Document extract:

^^^^^^^^^^^^^^^^

The deep crimson of the outside of the rim was merely a reflection tint, and vanished when the sun shone directly through; but the masses of sharp spines were very real, and quite efficient in repelling boarders. The leaf offered safe haven to any creature that could leap or fly to its surface; but its life would be short indeed if the casual whim of every baby crocodile or flipper of a young manatee met with no opposition.

Insects came from water and from air and called the floating leaf home, and, from now on, its surface was one of the most interesting and busy arenas in this tropical landscape.

In late September I spread my observation chair at the very edge of one of the dark tarns and watched the life on the leaves. Out at the center a fussy jacana was feeding with her two spindly-legged babies, while, still nearer, three scarlet-helmeted gallinules lumbered about, now and then tipping over a silvery and black infant which seemed puzzled as to which it should call parent. Here was a clear example, not only of the abundance of life in the tropics, but of the keen competition. The jacana invariably lays four eggs, and the gallinule, at this latitude, six or eight, yet only a fraction of the young had survived even to this tender age.

As I looked, a small crocodile rose, splashed, and sank, sending terror among the gallinules, but arousing the spur-wing jacana to a high pitch of anger. It left its young and flew directly to the widening circles and hovered, cackling loudly. These birds have ample ability to cope with the dangers which menace from beneath; but their fear was from above, and every passing heron, egret, or harmless hawk was given a quick scrutiny, with an instinctive crouch and half-spread wings.

^^^^^^^^^^^^^^^^

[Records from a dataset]
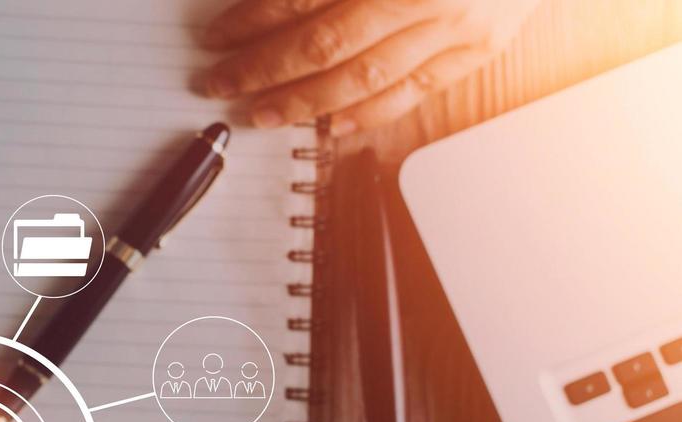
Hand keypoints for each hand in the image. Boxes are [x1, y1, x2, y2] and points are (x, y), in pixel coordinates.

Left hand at [192, 0, 539, 135]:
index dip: (252, 19)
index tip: (216, 36)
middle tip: (220, 82)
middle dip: (263, 68)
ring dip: (306, 102)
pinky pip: (416, 90)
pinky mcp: (480, 46)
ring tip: (262, 113)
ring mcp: (456, 24)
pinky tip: (331, 126)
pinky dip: (369, 112)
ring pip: (367, 77)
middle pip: (327, 43)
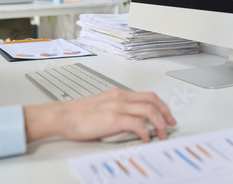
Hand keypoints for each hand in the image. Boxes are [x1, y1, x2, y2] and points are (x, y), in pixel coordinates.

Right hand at [23, 88, 176, 142]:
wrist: (62, 115)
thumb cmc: (78, 114)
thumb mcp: (102, 106)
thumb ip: (117, 109)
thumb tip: (130, 121)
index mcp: (118, 93)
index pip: (147, 96)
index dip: (161, 105)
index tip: (167, 116)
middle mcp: (120, 97)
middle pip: (152, 100)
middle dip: (166, 113)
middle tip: (171, 125)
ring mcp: (117, 107)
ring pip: (149, 111)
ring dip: (159, 124)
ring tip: (161, 135)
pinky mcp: (113, 119)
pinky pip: (138, 124)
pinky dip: (146, 132)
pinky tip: (146, 139)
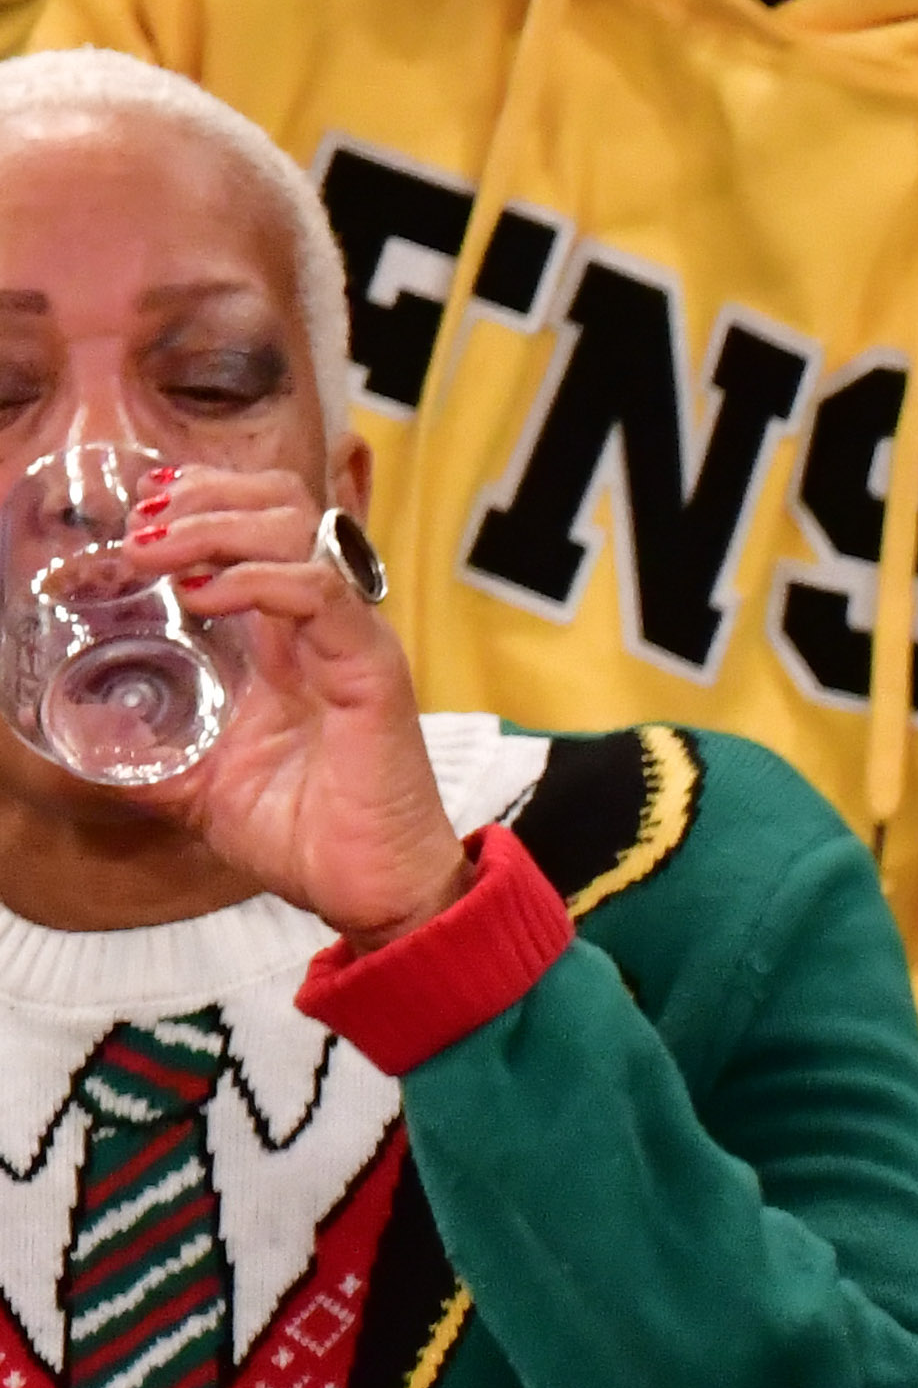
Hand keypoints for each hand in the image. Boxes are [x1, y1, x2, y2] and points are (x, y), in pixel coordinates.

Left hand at [149, 462, 457, 941]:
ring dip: (215, 525)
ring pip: (298, 528)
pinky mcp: (371, 671)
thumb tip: (76, 738)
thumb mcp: (198, 784)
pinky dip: (255, 579)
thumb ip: (146, 754)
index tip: (137, 516)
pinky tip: (202, 594)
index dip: (199, 499)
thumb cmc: (307, 838)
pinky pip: (320, 592)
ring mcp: (350, 642)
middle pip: (283, 502)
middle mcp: (324, 626)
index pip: (259, 525)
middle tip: (142, 524)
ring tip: (157, 550)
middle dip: (204, 495)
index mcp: (287, 638)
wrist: (371, 891)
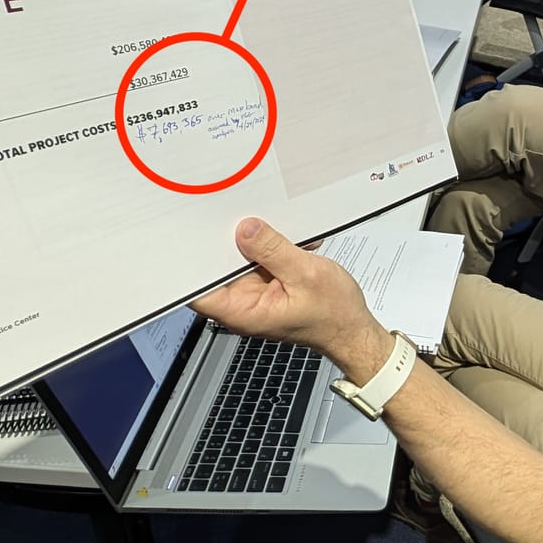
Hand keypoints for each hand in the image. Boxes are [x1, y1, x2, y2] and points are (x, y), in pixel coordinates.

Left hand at [191, 219, 389, 376]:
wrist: (352, 327)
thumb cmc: (333, 315)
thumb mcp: (306, 275)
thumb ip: (274, 250)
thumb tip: (245, 229)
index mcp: (243, 310)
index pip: (198, 290)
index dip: (190, 264)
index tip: (192, 236)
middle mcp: (243, 302)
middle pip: (218, 267)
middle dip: (226, 241)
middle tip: (235, 215)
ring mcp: (254, 291)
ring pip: (240, 258)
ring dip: (254, 240)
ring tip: (269, 225)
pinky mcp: (267, 282)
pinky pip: (259, 258)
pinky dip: (271, 245)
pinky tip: (288, 239)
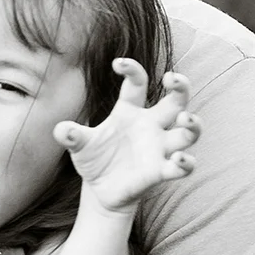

^^^^^^^^^^^^^^^^

Work instructions:
a: From the floating-leaf passage, copy the text starting with "In late September" and going on through "this tender age.".
b: Put this sentence from the floating-leaf passage into Spanish: "In late September I spread my observation chair at the very edge of one of the dark tarns and watched the life on the leaves."
c: Pick up the floating-leaf passage right after its last sentence and keep writing.
The material here is separate from the floating-leaf passage.

Answers for each item:
a:
In late September I spread my observation chair at the very edge of one of the dark tarns and watched the life on the leaves. Out at the center a fussy jacana was feeding with her two spindly-legged babies, while, still nearer, three scarlet-helmeted gallinules lumbered about, now and then tipping over a silvery and black infant which seemed puzzled as to which it should call parent. Here was a clear example, not only of the abundance of life in the tropics, but of the keen competition. The jacana invariably lays four eggs, and the gallinule, at this latitude, six or eight, yet only a fraction of the young had survived even to this tender age.

b: A finales de septiembre desplegué mi silla de observación en el mismísimo borde de uno de los oscuros estanques y observé la vida sobre las hojas.

c:
But still the whole scene was peaceful; and as the sun grew warmer, young herons and egrets crawled out of their nests on the island a few yards away and preened their scanty plumage. Kiskadees splashed and dipped along the margin of the water. Everywhere this species seems seized with an aquatic fervor, and in localities hundreds of miles apart I have seen them gradually desert their fly-catching for surface feeding, or often plunging, kingfisher-like, bodily beneath, to emerge with a small wriggling fish—another certain reflection of overpopulation and competition.

As I sat I heard a rustle behind me, and there, not eight feet away, narrow snout held high, one tiny foot lifted, was that furry fiend, Rikki-tikki. He was too quick for me, and dived into a small clump of undergrowth and bamboos. But I wanted a specimen of mongoose, and the artist offered to beat one end of the bush. Soon I saw the gray form undulating along, and as the rustling came nearer, he shot forth, moving in great bounds. I waited until he had covered half the distance to the next clump and rolled him over. Going back to my chair, I found that neither jacana, nor gallinules, nor herons had been disturbed by my shot.

While the introduction of the mongoose into Guiana was a very reckless, foolish act, yet he seems to be having a rather hard time of it, and with islands and lily-pads as havens, and waterways in every direction, Rikki is reduced chiefly to grasshoppers and such small game. He has spread along the entire coast, through the cane-fields and around the rice-swamps, and it will not be his fault if he does not eventually get a foothold in the jungle itself.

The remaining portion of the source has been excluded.